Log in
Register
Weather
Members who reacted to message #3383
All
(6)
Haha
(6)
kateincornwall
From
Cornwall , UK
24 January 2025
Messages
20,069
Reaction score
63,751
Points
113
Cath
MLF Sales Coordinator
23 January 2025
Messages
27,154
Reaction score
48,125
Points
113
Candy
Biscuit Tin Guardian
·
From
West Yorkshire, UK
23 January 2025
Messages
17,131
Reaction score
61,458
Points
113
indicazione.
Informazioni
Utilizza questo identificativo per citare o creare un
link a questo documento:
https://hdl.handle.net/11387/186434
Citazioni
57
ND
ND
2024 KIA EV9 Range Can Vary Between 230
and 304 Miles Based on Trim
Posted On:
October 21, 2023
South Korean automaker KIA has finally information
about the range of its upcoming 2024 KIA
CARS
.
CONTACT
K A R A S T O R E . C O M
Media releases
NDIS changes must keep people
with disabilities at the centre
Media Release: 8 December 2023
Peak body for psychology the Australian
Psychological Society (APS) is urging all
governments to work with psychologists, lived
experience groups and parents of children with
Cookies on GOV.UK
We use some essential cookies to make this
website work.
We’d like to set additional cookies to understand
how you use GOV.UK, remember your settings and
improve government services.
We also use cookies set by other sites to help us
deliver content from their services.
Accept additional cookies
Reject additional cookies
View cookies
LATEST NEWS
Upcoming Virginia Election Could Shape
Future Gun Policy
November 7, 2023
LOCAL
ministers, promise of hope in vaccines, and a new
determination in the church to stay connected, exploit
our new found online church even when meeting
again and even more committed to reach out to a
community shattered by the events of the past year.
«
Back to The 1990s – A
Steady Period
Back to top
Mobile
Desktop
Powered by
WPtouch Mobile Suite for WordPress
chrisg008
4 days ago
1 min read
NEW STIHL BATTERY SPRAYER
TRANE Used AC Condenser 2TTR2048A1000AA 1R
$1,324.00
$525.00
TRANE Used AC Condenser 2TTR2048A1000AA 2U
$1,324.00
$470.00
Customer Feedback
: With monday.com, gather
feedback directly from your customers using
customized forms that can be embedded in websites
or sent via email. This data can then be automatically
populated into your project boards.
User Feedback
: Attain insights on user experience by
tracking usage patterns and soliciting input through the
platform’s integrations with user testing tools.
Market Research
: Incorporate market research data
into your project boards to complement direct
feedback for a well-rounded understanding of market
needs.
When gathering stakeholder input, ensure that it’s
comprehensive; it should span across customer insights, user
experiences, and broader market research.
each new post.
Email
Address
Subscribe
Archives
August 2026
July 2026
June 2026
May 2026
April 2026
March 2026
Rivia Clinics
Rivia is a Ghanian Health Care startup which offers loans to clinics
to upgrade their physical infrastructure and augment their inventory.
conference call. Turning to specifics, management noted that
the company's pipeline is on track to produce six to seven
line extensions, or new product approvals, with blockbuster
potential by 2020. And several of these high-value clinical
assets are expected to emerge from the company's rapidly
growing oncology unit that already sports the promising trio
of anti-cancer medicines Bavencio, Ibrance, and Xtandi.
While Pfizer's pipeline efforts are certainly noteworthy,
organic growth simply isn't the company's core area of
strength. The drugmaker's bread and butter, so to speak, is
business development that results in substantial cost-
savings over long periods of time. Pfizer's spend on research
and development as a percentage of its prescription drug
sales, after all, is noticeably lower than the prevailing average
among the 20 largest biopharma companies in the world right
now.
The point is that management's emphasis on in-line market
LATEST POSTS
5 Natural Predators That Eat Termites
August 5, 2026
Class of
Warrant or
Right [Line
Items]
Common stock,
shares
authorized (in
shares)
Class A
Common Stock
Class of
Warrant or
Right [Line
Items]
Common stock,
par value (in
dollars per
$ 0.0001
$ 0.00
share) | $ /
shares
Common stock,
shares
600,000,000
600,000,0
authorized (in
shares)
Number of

##########

Task prompt => The records above should be printed in full, exactly as they appear.

Output of the exercise =>
Log in
Register
Weather
Members who reacted to message #3383
All
(6)
Haha
(6)
kateincornwall
From
Cornwall , UK
24 January 2025
Messages
20,069
Reaction score
63,751
Points
113
Cath
MLF Sales Coordinator
23 January 2025
Messages
27,154
Reaction score
48,125
Points
113
Candy
Biscuit Tin Guardian
·
From
West Yorkshire, UK
23 January 2025
Messages
17,131
Reaction score
61,458
Points
113
indicazione.
Informazioni
Utilizza questo identificativo per citare o creare un
link a questo documento:
https://hdl.handle.net/11387/186434
Citazioni
57
ND
ND
2024 KIA EV9 Range Can Vary Between 230
and 304 Miles Based on Trim
Posted On:
October 21, 2023
South Korean automaker KIA has finally information
about the range of its upcoming 2024 KIA
CARS
.
CONTACT
K A R A S T O R E . C O M
Media releases
NDIS changes must keep people
with disabilities at the centre
Media Release: 8 December 2023
Peak body for psychology the Australian
Psychological Society (APS) is urging all
governments to work with psychologists, lived
experience groups and parents of children with
Cookies on GOV.UK
We use some essential cookies to make this
website work.
We’d like to set additional cookies to understand
how you use GOV.UK, remember your settings and
improve government services.
We also use cookies set by other sites to help us
deliver content from their services.
Accept additional cookies
Reject additional cookies
View cookies
LATEST NEWS
Upcoming Virginia Election Could Shape
Future Gun Policy
November 7, 2023
LOCAL
ministers, promise of hope in vaccines, and a new
determination in the church to stay connected, exploit
our new found online church even when meeting
again and even more committed to reach out to a
community shattered by the events of the past year.
«
Back to The 1990s – A
Steady Period
Back to top
Mobile
Desktop
Powered by
WPtouch Mobile Suite for WordPress
chrisg008
4 days ago
1 min read
NEW STIHL BATTERY SPRAYER
TRANE Used AC Condenser 2TTR2048A1000AA 1R
$1,324.00
$525.00
TRANE Used AC Condenser 2TTR2048A1000AA 2U
$1,324.00
$470.00
Customer Feedback
: With monday.com, gather
feedback directly from your customers using
customized forms that can be embedded in websites
or sent via email. This data can then be automatically
populated into your project boards.
User Feedback
: Attain insights on user experience by
tracking usage patterns and soliciting input through the
platform’s integrations with user testing tools.
Market Research
: Incorporate market research data
into your project boards to complement direct
feedback for a well-rounded understanding of market
needs.
When gathering stakeholder input, ensure that it’s
comprehensive; it should span across customer insights, user
experiences, and broader market research.
each new post.
Email
Address
Subscribe
Archives
August 2026
July 2026
June 2026
May 2026
April 2026
March 2026
Rivia Clinics
Rivia is a Ghanian Health Care startup which offers loans to clinics
to upgrade their physical infrastructure and augment their inventory.
conference call. Turning to specifics, management noted that
the company's pipeline is on track to produce six to seven
line extensions, or new product approvals, with blockbuster
potential by 2020. And several of these high-value clinical
assets are expected to emerge from the company's rapidly
growing oncology unit that already sports the promising trio
of anti-cancer medicines Bavencio, Ibrance, and Xtandi.
While Pfizer's pipeline efforts are certainly noteworthy,
organic growth simply isn't the company's core area of
strength. The drugmaker's bread and butter, so to speak, is
business development that results in substantial cost-
savings over long periods of time. Pfizer's spend on research
and development as a percentage of its prescription drug
sales, after all, is noticeably lower than the prevailing average
among the 20 largest biopharma companies in the world right
now.
The point is that management's emphasis on in-line market
LATEST POSTS
5 Natural Predators That Eat Termites
August 5, 2026
Class of
Warrant or
Right [Line
Items]
Common stock,
shares
authorized (in
shares)
Class A
Common Stock
Class of
Warrant or
Right [Line
Items]
Common stock,
par value (in
dollars per
$ 0.0001
$ 0.00
share) | $ /
shares
Common stock,
shares
600,000,000
600,000,0
authorized (in
shares)
Number of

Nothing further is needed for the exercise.